| What you need to do |
Set the following entries down again exactly, line by line.

* * * * *

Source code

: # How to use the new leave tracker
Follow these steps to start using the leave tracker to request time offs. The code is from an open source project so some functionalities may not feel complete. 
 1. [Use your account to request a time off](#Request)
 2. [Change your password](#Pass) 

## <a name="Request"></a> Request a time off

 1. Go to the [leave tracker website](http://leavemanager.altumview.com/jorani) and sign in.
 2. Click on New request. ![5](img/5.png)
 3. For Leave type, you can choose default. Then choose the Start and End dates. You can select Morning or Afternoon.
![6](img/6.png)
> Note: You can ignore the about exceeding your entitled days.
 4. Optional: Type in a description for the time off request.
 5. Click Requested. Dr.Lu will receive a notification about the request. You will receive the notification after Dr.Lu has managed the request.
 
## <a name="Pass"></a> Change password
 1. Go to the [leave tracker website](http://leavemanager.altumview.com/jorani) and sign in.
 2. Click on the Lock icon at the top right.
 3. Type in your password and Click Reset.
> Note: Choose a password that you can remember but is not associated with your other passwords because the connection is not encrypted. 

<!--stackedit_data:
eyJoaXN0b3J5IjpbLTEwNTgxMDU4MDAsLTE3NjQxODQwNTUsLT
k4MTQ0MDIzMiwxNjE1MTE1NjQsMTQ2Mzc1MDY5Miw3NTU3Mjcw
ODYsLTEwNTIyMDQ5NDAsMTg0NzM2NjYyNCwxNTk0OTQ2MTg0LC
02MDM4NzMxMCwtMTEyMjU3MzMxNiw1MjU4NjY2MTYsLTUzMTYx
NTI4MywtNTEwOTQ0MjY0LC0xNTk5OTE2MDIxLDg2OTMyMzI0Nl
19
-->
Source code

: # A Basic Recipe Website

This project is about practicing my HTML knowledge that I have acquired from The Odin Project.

* * * * *

| Answer to the exercise |
Source code

: # How to use the new leave tracker
Follow these steps to start using the leave tracker to request time offs. The code is from an open source project so some functionalities may not feel complete. 
 1. [Use your account to request a time off](#Request)
 2. [Change your password](#Pass) 

## <a name="Request"></a> Request a time off

 1. Go to the [leave tracker website](http://leavemanager.altumview.com/jorani) and sign in.
 2. Click on New request. ![5](img/5.png)
 3. For Leave type, you can choose default. Then choose the Start and End dates. You can select Morning or Afternoon.
![6](img/6.png)
> Note: You can ignore the about exceeding your entitled days.
 4. Optional: Type in a description for the time off request.
 5. Click Requested. Dr.Lu will receive a notification about the request. You will receive the notification after Dr.Lu has managed the request.
 
## <a name="Pass"></a> Change password
 1. Go to the [leave tracker website](http://leavemanager.altumview.com/jorani) and sign in.
 2. Click on the Lock icon at the top right.
 3. Type in your password and Click Reset.
> Note: Choose a password that you can remember but is not associated with your other passwords because the connection is not encrypted. 

<!--stackedit_data:
eyJoaXN0b3J5IjpbLTEwNTgxMDU4MDAsLTE3NjQxODQwNTUsLT
k4MTQ0MDIzMiwxNjE1MTE1NjQsMTQ2Mzc1MDY5Miw3NTU3Mjcw
ODYsLTEwNTIyMDQ5NDAsMTg0NzM2NjYyNCwxNTk0OTQ2MTg0LC
02MDM4NzMxMCwtMTEyMjU3MzMxNiw1MjU4NjY2MTYsLTUzMTYx
NTI4MywtNTEwOTQ0MjY0LC0xNTk5OTE2MDIxLDg2OTMyMzI0Nl
19
-->
Source code

: # A Basic Recipe Website

This project is about practicing my HTML knowledge that I have acquired from The Odin Project.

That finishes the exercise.